**WORK TO BE COMPLETED**
Output range, inclusive: from the line containing "List each element's" to the line containing "Rendered at 1275 by 1650 pixels.". Restate those lines from the data below word for word and only those.

○ ○ ○ ○ ○

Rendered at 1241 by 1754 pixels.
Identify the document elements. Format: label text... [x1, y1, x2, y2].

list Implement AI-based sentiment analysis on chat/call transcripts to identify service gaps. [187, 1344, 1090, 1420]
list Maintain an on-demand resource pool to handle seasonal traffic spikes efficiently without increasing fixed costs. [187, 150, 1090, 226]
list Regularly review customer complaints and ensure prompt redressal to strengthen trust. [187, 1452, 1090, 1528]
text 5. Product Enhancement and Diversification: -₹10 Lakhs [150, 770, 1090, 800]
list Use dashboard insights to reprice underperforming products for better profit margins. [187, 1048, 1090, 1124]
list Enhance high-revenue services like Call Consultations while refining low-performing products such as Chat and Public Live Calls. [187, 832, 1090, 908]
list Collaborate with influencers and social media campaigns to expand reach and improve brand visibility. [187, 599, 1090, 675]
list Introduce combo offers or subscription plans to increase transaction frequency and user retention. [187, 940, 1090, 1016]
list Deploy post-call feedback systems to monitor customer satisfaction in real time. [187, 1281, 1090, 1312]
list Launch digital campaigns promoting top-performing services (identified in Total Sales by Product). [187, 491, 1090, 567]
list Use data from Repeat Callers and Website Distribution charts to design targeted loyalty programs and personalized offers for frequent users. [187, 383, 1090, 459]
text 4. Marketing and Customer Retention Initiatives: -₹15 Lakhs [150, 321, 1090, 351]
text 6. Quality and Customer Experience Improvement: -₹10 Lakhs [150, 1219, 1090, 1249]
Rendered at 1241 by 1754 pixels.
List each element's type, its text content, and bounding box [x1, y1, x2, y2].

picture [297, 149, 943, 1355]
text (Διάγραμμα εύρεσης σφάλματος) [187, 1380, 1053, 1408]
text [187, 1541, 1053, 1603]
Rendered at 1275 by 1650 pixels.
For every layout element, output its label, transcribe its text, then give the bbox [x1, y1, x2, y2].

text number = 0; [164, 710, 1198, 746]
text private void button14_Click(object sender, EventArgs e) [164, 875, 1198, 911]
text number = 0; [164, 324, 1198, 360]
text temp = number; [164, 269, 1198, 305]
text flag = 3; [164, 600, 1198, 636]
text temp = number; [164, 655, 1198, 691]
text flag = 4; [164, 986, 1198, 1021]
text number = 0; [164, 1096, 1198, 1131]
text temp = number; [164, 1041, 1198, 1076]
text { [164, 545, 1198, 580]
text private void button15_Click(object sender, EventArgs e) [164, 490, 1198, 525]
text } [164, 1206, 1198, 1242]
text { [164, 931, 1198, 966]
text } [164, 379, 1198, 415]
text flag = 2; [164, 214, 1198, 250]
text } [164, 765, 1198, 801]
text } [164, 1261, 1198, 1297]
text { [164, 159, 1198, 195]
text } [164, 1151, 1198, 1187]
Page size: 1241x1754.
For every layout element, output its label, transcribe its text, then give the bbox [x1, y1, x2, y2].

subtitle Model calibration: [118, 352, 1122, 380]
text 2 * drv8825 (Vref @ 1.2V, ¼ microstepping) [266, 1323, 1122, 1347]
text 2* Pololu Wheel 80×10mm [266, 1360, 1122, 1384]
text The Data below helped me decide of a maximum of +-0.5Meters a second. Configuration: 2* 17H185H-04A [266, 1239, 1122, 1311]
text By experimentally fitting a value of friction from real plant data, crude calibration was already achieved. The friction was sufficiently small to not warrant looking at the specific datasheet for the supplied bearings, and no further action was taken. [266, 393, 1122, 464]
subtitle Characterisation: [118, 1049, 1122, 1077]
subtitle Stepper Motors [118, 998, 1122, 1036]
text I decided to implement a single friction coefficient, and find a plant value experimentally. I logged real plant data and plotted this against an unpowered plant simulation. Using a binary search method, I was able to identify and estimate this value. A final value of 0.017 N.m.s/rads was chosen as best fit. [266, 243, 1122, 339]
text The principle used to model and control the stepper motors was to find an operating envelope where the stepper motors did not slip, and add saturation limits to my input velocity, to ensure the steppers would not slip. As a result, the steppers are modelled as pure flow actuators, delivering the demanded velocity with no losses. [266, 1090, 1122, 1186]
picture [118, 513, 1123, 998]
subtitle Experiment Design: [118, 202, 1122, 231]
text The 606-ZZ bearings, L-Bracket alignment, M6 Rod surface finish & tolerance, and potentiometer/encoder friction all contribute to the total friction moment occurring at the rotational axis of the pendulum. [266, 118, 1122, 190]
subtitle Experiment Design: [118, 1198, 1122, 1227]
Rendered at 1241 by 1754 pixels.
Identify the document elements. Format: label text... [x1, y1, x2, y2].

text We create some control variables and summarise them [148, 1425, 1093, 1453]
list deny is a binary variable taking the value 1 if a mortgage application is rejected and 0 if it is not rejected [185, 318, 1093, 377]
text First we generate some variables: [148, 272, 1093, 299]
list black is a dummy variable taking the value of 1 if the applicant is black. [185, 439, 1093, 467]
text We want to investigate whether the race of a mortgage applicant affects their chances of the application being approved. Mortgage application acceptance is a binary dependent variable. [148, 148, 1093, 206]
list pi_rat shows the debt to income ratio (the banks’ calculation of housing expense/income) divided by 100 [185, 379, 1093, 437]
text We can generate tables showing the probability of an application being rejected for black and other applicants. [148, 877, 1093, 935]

○ ○ ○ ○ ○

**SOLVED EXERCISE**
List each element's type, its text content, and bounding box [x1, y1, x2, y2].

picture [297, 149, 943, 1355]
text (Διάγραμμα εύρεσης σφάλματος) [187, 1380, 1053, 1408]
text [187, 1541, 1053, 1603]
Rendered at 1275 by 1650 pixels.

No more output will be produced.